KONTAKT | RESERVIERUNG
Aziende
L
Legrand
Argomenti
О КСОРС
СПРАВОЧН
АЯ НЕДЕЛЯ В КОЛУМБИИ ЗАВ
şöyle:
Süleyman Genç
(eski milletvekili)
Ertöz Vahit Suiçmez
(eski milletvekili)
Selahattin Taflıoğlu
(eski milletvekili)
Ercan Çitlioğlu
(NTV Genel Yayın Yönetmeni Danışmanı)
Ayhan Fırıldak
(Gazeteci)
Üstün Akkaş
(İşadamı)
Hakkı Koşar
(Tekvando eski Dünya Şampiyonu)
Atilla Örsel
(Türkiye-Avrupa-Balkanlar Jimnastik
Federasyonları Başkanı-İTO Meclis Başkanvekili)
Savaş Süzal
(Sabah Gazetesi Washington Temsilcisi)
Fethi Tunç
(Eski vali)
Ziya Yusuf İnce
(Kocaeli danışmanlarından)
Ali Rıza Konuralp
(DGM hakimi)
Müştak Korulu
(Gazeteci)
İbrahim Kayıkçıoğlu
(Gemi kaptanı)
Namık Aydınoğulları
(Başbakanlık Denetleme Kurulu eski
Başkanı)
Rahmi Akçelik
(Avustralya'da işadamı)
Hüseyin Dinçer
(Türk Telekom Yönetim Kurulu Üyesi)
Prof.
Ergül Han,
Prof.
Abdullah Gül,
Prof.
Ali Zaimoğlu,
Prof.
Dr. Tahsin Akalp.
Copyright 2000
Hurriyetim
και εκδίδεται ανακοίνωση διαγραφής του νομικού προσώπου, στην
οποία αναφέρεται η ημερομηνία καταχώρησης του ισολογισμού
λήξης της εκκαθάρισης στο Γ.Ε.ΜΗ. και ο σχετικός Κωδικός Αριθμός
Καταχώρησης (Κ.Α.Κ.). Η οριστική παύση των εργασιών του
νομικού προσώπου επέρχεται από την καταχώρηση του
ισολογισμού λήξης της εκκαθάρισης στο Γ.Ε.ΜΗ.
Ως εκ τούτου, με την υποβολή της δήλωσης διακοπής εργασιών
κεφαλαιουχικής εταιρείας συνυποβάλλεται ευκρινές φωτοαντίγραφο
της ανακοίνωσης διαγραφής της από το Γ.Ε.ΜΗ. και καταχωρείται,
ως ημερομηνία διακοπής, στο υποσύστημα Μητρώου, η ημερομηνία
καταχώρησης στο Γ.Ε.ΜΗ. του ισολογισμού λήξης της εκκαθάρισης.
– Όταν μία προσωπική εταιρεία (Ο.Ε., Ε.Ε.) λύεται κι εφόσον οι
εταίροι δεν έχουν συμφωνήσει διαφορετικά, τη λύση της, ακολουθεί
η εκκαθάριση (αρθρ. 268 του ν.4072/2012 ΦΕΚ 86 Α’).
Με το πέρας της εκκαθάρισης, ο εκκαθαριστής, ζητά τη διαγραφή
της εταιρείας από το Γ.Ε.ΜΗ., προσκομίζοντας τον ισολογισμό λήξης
:::::
> **What is required**
Lay out the stretch from the start of the entries through the line that contains "ως ημερομηνία διακοπής, στο" as a numbered list, one line per item, leaving out any blank lines.

> **Expected answer**
1. KONTAKT | RESERVIERUNG
2. Aziende
3. L
4. Legrand
5. Argomenti
6. О КСОРС
7. СПРАВОЧН
8. АЯ НЕДЕЛЯ В КОЛУМБИИ ЗАВ
9. şöyle:
10. Süleyman Genç
11. (eski milletvekili)
12. Ertöz Vahit Suiçmez
13. (eski milletvekili)
14. Selahattin Taflıoğlu
15. (eski milletvekili)
16. Ercan Çitlioğlu
17. (NTV Genel Yayın Yönetmeni Danışmanı)
18. Ayhan Fırıldak
19. (Gazeteci)
20. Üstün Akkaş
21. (İşadamı)
22. Hakkı Koşar
23. (Tekvando eski Dünya Şampiyonu)
24. Atilla Örsel
25. (Türkiye-Avrupa-Balkanlar Jimnastik
26. Federasyonları Başkanı-İTO Meclis Başkanvekili)
27. Savaş Süzal
28. (Sabah Gazetesi Washington Temsilcisi)
29. Fethi Tunç
30. (Eski vali)
31. Ziya Yusuf İnce
32. (Kocaeli danışmanlarından)
33. Ali Rıza Konuralp
34. (DGM hakimi)
35. Müştak Korulu
36. (Gazeteci)
37. İbrahim Kayıkçıoğlu
38. (Gemi kaptanı)
39. Namık Aydınoğulları
40. (Başbakanlık Denetleme Kurulu eski
41. Başkanı)
42. Rahmi Akçelik
43. (Avustralya'da işadamı)
44. Hüseyin Dinçer
45. (Türk Telekom Yönetim Kurulu Üyesi)
46. Prof.
47. Ergül Han,
48. Prof.
49. Abdullah Gül,
50. Prof.
51. Ali Zaimoğlu,
52. Prof.
53. Dr. Tahsin Akalp.
54. Copyright 2000
55. Hurriyetim
56. και εκδίδεται ανακοίνωση διαγραφής του νομικού προσώπου, στην
57. οποία αναφέρεται η ημερομηνία καταχώρησης του ισολογισμού
58. λήξης της εκκαθάρισης στο Γ.Ε.ΜΗ. και ο σχετικός Κωδικός Αριθμός
59. Καταχώρησης (Κ.Α.Κ.). Η οριστική παύση των εργασιών του
60. νομικού προσώπου επέρχεται από την καταχώρηση του
61. ισολογισμού λήξης της εκκαθάρισης στο Γ.Ε.ΜΗ.
62. Ως εκ τούτου, με την υποβολή της δήλωσης διακοπής εργασιών
63. κεφαλαιουχικής εταιρείας συνυποβάλλεται ευκρινές φωτοαντίγραφο
64. της ανακοίνωσης διαγραφής της από το Γ.Ε.ΜΗ. και καταχωρείται,
65. ως ημερομηνία διακοπής, στο υποσύστημα Μητρώου, η ημερομηνία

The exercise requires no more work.